---------- SOURCE DATA

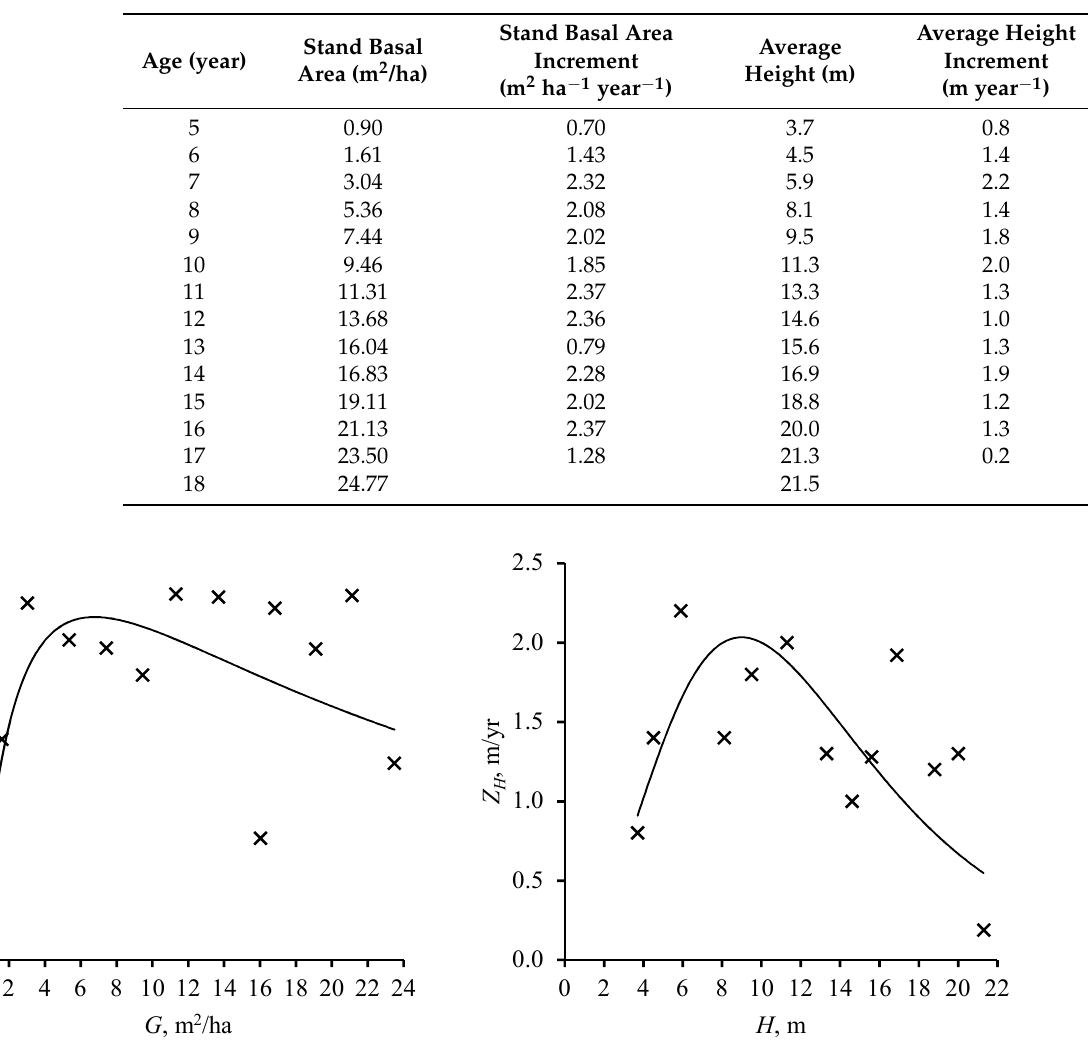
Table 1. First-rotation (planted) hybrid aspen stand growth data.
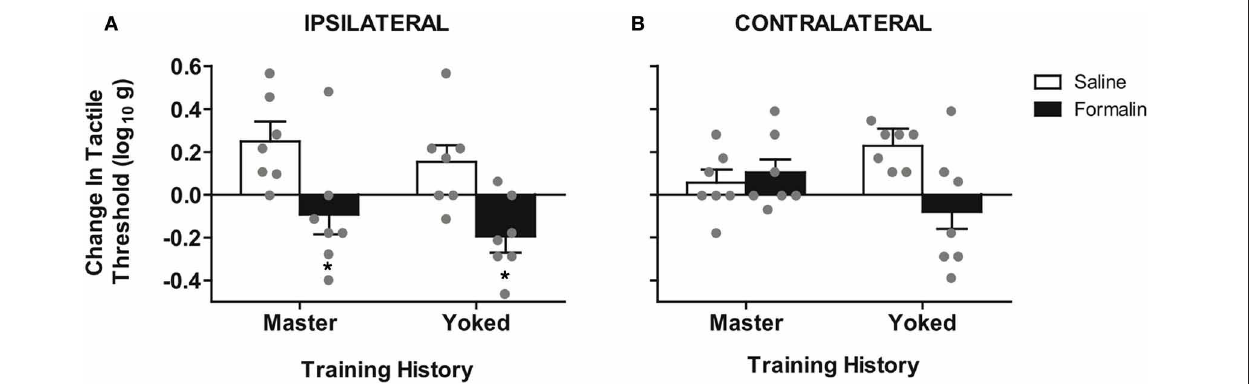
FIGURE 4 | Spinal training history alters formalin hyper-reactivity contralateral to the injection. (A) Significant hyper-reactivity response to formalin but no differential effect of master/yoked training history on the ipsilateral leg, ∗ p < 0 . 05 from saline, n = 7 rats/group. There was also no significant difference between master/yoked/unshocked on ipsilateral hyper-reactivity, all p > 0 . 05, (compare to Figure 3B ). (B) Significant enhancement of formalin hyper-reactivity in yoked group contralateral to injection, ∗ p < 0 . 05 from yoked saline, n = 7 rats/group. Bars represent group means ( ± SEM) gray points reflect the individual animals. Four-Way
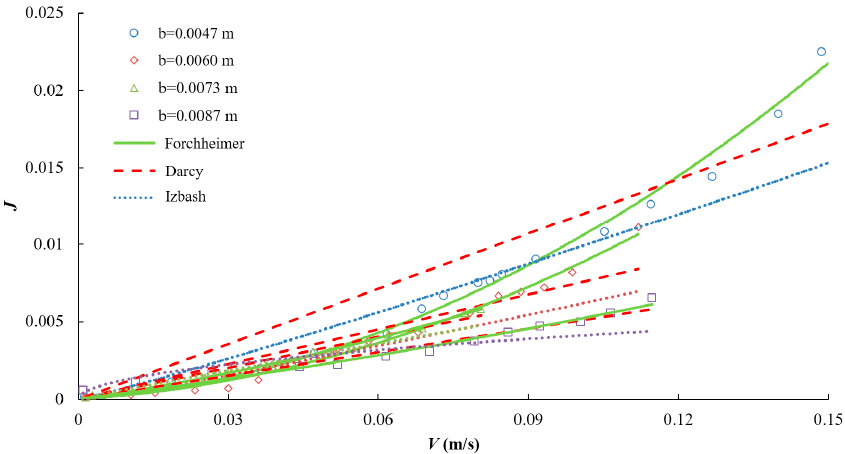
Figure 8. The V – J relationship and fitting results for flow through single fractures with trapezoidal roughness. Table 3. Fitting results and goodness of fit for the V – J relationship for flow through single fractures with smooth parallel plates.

--------------------

> _EXERCISE REQUIREMENTS_:
Show, from the listing above, every line holding the word "Figure".

> _EXERCISE SOLUTION_:
FIGURE 4 | Spinal training history alters formalin hyper-reactivity contralateral to the injection. (A) Significant hyper-reactivity response to formalin but no differential effect of master/yoked training history on the ipsilateral leg, ∗ p < 0 . 05 from saline, n = 7 rats/group. There was also no significant difference between master/yoked/unshocked on ipsilateral hyper-reactivity, all p > 0 . 05, (compare to Figure 3B ). (B) Significant enhancement of formalin hyper-reactivity in yoked group contralateral to injection, ∗ p < 0 . 05 from yoked saline, n = 7 rats/group. Bars represent group means ( ± SEM) gray points reflect the individual animals. Four-Way
Figure 8. The V – J relationship and fitting results for flow through single fractures with trapezoidal roughness. Table 3. Fitting results and goodness of fit for the V – J relationship for flow through single fractures with smooth parallel plates.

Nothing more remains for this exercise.